STATED GOAL 1:
From the records, extract the lines from the one containing "genus: Parapholis" through the one containing "genus: Allium", both included, and reproduce them without alteration.

SELECTED TEXT:
** Begin **

Writing code without tests

This post is aimed at people who have mastered test-driven development and ideally also behaviour-driven development and who are familiar with XCheck testing. If you don’t have good basic steps then trying to jump onto some of these techniques are likely to backfire on you as you will probably struggle to assess the risks correctly.

There is a reason TDD was invented, it represents the refinement of good testing practice and the philosophy of good software design. TDD is a relatively simple practice to describe that requires effort to implement. Writing code driven by tests is safer that straight-coding.

Writing untested code is a kind of mastery technique. It is high-risk and relies on the skills and the knowledge of the programmer. I don’t think it is ever responsible if the programmer is not going to be the person supporting the result in production. Without this condition then the programmer’s interests are not properly aligned with the consumers of their code.

So with all those caveats in place what if we want to create code faster because we don’t have to write tests?

Well we have to understand where bugs come from and we will have to write code that doesn’t allow those situations to arise.

There are two important principles to start with. If you can rely on tested library code, then you can rely on the underlying quality of the tested code and leverage it in your own application. Secondly the code you don’t write will not have bugs.

Therefore we should be aiming to write the smallest amount of code possible and we should never try to code what others have coded for us.

The next point is about where bugs occur. I think we’re now at a consensus point that most bugs occur in the way we change and maintain state. In both procedural and functional languages it is rare to get a mistake in the order of steps that something must happen in for example. These kind of problems tend to be misunderstandings of the domain (that get written into test suites as well so testing doesn’t help catch them) rather than genuinely unexpected consequences of the programmer’s code. Object-orientated code is really hard to reason about from this point of view as objects don’t have an implied order of execution.

This is why quick scripts of less than 200 lines tend to do stable sterling service for years whereas larger applications are more tortured in their existence.

Therefore whatever language we are coding in we need to adopt the functional principle of operating only on our parameters and returning values that can be consumed by the caller.

Size matters, a lot, if whole program can fit into a single file and you can pretty much hold the whole thing in your head then it will be easy to reason about what the program is doing and see flaws in the logic of the program. A single complex line of code is better than many lines and is much better than many lines split across many files.

One way to bring down the size of code files is to be ruthless about concerns. For example recently in my Python programming I have been assigning only one purpose to each module: this module renders reports, this one provides JSON endpoints.

Another technique is to not persist any state, this is actually surprisingly easy in web programming since each request is completely separate event and by default you can trade CPU time for isolation.

If you are doing batch or server-side programming then it is worth considering using something like parallel to create many separate bubbles of execution rather than trying to write code yourself to distribute work.

Another aspect of state that causes issues are making global modifications, whether it be to a database or a filesystem. Try and defer all global changes to the final moment of a program and do all the manipulation in-memory instead. If you never change the world then you can run a program over and over again refining what it does.

** End **

STATED GOAL 2:
Rename "TDD" to "test-first development" and write out the stretch of the post on writing code without tests from "There is a reason" through "situations to arise." with that change applied.

(Extracted data entries)
** Begin **

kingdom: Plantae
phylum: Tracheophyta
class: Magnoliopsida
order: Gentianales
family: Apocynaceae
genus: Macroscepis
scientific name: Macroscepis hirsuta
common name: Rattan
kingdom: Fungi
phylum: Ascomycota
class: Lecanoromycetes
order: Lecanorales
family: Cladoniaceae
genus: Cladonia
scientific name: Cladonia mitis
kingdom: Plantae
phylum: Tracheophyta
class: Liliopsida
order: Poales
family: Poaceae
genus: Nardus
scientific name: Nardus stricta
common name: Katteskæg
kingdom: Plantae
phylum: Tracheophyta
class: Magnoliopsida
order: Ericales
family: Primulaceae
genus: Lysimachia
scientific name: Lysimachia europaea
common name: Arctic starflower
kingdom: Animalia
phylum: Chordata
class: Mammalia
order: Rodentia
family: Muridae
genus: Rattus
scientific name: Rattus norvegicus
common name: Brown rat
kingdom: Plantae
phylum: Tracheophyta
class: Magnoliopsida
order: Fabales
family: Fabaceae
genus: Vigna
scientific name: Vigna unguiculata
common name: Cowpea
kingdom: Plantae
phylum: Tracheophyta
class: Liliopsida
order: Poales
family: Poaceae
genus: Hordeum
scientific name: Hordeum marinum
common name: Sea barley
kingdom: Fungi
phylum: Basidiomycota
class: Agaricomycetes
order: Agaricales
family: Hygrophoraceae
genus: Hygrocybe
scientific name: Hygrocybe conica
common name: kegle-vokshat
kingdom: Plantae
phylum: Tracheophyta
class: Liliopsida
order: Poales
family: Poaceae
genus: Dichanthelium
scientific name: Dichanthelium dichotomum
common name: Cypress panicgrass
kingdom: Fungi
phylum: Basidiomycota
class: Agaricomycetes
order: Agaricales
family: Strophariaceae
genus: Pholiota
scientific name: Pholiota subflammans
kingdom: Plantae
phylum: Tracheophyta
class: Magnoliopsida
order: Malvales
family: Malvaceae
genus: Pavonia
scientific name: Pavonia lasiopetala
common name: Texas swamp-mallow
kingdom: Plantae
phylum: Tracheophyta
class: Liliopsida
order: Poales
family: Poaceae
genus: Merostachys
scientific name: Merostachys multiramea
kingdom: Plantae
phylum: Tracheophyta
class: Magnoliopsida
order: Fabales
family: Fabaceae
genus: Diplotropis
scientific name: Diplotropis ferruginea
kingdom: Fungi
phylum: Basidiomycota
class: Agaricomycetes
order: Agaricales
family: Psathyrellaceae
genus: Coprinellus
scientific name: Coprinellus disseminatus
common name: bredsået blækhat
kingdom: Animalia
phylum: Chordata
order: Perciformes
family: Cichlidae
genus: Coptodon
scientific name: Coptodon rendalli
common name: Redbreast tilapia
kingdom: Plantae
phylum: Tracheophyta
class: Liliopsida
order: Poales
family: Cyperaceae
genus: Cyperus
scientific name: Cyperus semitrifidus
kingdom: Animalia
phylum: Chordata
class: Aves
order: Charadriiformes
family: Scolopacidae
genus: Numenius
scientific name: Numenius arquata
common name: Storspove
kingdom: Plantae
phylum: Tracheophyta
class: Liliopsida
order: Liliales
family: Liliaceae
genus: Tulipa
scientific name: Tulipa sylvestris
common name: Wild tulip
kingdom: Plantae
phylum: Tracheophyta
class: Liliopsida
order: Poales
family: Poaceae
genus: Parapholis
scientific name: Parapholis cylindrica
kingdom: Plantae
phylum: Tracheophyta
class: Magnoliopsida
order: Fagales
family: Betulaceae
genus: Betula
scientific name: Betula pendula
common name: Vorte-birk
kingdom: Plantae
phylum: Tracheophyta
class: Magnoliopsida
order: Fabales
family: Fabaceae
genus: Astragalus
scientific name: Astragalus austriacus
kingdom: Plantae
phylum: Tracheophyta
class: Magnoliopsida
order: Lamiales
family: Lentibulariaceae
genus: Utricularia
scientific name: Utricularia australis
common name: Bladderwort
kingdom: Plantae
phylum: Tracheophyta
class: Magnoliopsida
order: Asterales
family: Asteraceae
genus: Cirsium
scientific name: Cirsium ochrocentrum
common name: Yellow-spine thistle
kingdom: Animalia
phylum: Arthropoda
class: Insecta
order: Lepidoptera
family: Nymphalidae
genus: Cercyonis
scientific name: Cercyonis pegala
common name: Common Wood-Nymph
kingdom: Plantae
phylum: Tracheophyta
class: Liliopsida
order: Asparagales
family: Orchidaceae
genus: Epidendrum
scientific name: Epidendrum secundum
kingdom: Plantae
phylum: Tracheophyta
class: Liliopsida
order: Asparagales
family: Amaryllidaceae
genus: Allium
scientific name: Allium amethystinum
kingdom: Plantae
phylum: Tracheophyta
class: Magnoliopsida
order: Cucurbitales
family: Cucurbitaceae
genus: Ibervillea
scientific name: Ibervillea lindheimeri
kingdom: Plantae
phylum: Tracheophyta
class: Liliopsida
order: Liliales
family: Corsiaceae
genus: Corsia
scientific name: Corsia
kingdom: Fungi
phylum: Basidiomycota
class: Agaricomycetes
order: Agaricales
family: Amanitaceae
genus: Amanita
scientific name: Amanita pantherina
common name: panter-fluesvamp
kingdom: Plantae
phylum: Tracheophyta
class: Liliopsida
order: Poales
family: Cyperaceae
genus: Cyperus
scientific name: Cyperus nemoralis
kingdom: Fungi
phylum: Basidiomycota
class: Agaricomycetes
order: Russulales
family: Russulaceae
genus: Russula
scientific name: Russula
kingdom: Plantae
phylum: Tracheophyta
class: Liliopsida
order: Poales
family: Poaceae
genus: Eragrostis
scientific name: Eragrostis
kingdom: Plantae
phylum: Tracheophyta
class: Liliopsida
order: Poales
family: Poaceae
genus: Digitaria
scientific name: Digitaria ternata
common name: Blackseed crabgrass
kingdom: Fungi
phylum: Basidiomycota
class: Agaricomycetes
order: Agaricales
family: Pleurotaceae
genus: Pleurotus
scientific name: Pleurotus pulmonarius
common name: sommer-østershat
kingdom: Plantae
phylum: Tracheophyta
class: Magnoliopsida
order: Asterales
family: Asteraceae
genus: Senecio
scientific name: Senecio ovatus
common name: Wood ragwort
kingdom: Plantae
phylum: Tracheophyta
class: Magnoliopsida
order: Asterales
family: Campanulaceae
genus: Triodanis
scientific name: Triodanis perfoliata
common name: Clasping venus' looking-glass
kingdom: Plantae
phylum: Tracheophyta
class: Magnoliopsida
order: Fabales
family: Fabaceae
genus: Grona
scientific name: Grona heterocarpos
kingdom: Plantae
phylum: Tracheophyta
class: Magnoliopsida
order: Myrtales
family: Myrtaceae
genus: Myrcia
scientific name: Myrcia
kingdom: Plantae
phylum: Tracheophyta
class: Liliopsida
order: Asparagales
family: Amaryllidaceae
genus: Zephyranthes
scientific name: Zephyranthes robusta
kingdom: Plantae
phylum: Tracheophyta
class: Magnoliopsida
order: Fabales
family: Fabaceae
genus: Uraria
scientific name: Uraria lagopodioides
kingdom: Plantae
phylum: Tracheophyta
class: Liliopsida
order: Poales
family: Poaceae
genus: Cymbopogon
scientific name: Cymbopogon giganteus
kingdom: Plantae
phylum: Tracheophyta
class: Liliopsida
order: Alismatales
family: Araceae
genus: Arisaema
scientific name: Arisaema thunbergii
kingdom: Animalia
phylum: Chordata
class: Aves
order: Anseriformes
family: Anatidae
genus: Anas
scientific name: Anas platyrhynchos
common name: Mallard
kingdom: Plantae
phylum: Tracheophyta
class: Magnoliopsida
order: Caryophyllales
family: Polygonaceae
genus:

** End **

EXERCISE OUTPUT 1:
genus: Parapholis
scientific name: Parapholis cylindrica
kingdom: Plantae
phylum: Tracheophyta
class: Magnoliopsida
order: Fagales
family: Betulaceae
genus: Betula
scientific name: Betula pendula
common name: Vorte-birk
kingdom: Plantae
phylum: Tracheophyta
class: Magnoliopsida
order: Fabales
family: Fabaceae
genus: Astragalus
scientific name: Astragalus austriacus
kingdom: Plantae
phylum: Tracheophyta
class: Magnoliopsida
order: Lamiales
family: Lentibulariaceae
genus: Utricularia
scientific name: Utricularia australis
common name: Bladderwort
kingdom: Plantae
phylum: Tracheophyta
class: Magnoliopsida
order: Asterales
family: Asteraceae
genus: Cirsium
scientific name: Cirsium ochrocentrum
common name: Yellow-spine thistle
kingdom: Animalia
phylum: Arthropoda
class: Insecta
order: Lepidoptera
family: Nymphalidae
genus: Cercyonis
scientific name: Cercyonis pegala
common name: Common Wood-Nymph
kingdom: Plantae
phylum: Tracheophyta
class: Liliopsida
order: Asparagales
family: Orchidaceae
genus: Epidendrum
scientific name: Epidendrum secundum
kingdom: Plantae
phylum: Tracheophyta
class: Liliopsida
order: Asparagales
family: Amaryllidaceae
genus: Allium

EXERCISE OUTPUT 2:
There is a reason test-first development was invented, it represents the refinement of good testing practice and the philosophy of good software design. test-first development is a relatively simple practice to describe that requires effort to implement. Writing code driven by tests is safer that straight-coding.

Writing untested code is a kind of mastery technique. It is high-risk and relies on the skills and the knowledge of the programmer. I don’t think it is ever responsible if the programmer is not going to be the person supporting the result in production. Without this condition then the programmer’s interests are not properly aligned with the consumers of their code.

So with all those caveats in place what if we want to create code faster because we don’t have to write tests?

Well we have to understand where bugs come from and we will have to write code that doesn’t allow those situations to arise.